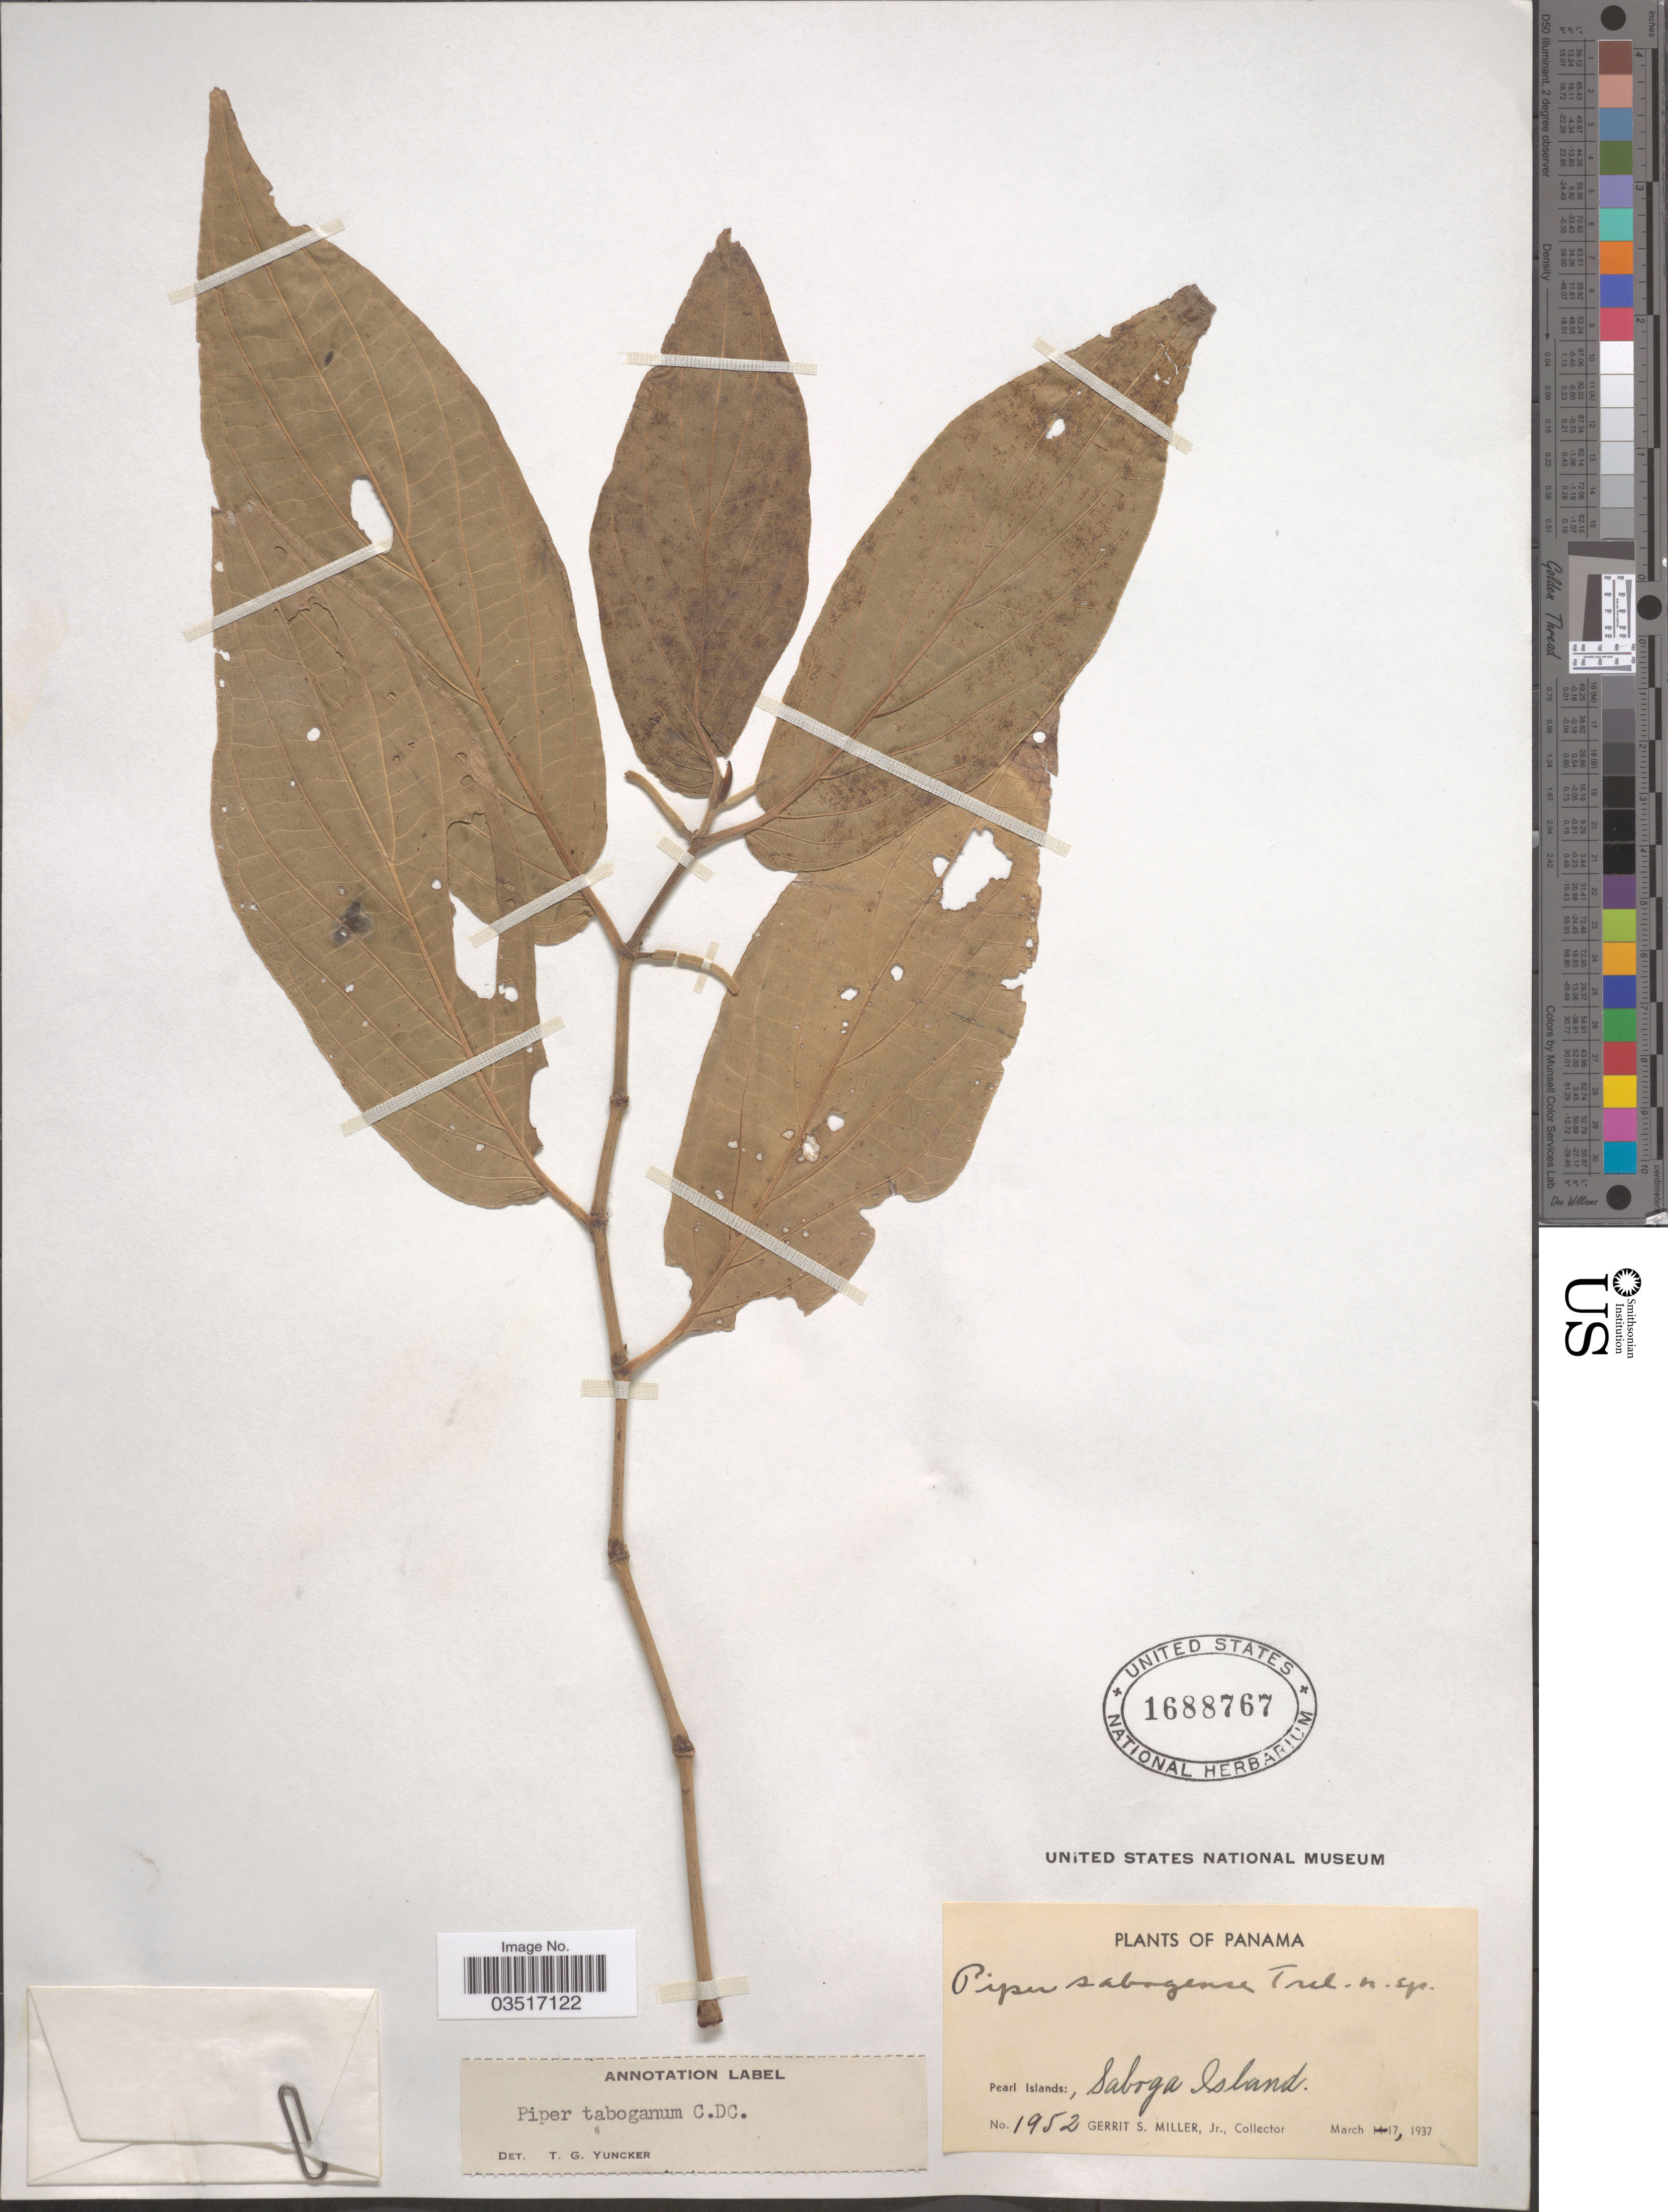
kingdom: Plantae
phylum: Tracheophyta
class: Magnoliopsida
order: Piperales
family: Piperaceae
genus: Piper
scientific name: Piper taboganum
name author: C. DC.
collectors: G. S. Miller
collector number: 1952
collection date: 1937-03-17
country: Panama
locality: Pearl Islands:, Saboga Island.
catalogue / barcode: US 1688767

**EXERCISE DESCRIPTION**
Rewrite the lines above with "catalogue" replaced by "catalog" and everything else left unchanged, leaving out the pictures.

**ANSWER FOR THE TASK**
kingdom: Plantae
phylum: Tracheophyta
class: Magnoliopsida
order: Piperales
family: Piperaceae
genus: Piper
scientific name: Piper taboganum
name author: C. DC.
collectors: G. S. Miller
collector number: 1952
collection date: 1937-03-17
country: Panama
locality: Pearl Islands:, Saboga Island.
catalog / barcode: US 1688767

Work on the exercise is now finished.